Building the main bearing's assembly was the first task I wanted to complete to understand if the "bearing system" would actually work. Therefore I took the bearing I already made and "built over it", just to see if my idea worked, already knowing that in the end I'll have to redesign the whole structure, but, at the moment, and given the short amount of time, that was the best way to follow.

Designing a Bevel Gear

I designed the bevel gear in Rhino. At the beginning I had no idea how to do it, but I understood that to draw a bevel gear, the only thing you need is a cross section. The bevel gear I designed has a very large 77 theet gear and a small 11 theet pinion. The ratio is 1:7. Using an even number of theet is better because the same theets never touch twice in a row, reducing stressing and tearing.

Cross section of the bevel gear.

Bevel Gear detail in rhino.

After designing the bevel gear I 3D printed it in four separate quarters to fit in the 3D printing bed. I also designed a support for the shaft upon which the outer ring would rotate. This support is of course a temporary solution, as in the final design they will be integrated in the body of the outer ring.

Shaft support.

Mounting the 3D printed bevel gear and pinion onto the ball-bearing structure already gave me some hope it would work, so i rushed the construction of a base support. I just used some scrap wood, and two metal 608zz ball-bearings I had laying around. The following pics show a "Ghetto ball-bearing support" anyone can made in no time taking good advantage of plywood's features.

Cup saw the same diameter of the ball-bearing mounted on a drill press.

press drilling the plywood.

Using a chisel to take off layers of plywood: ghetto ball-bearing support!

Prototype Assembly

The 3D printed shaft holders were strong enough to hold the ball-bearing structure in place without major disallignment, so I installed the four 3D printed bevel gear's quarters on the inner ring, the pinion to the shaft and mounted the ball-bearing structure with M8 shafts onto the base supports.

Success! Everything worked fine!

Assembled machine.

Trying to move it with a motorized screwdriver.

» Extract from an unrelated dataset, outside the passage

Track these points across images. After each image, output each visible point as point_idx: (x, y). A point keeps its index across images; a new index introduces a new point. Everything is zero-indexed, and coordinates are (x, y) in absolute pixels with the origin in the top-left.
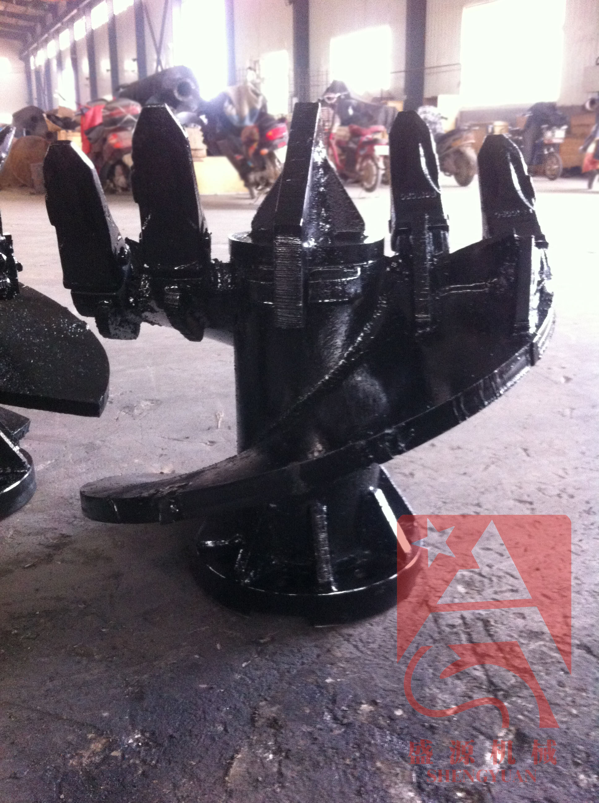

detail of the bevel gear and pinion.

The machine moves pretty smooth, given the unreliable and temporary design of the structure. The skull I put in the machine goes back to its original position after 7 full turns of the outer ring, respecting the 1:7 ratio of the gear's design.

I'm satysfied with this result, the next step is to design everything to be easily fabbable and to improve electronics and controllable dc motor.

Ball-Bearing Rotocasting machine prototype.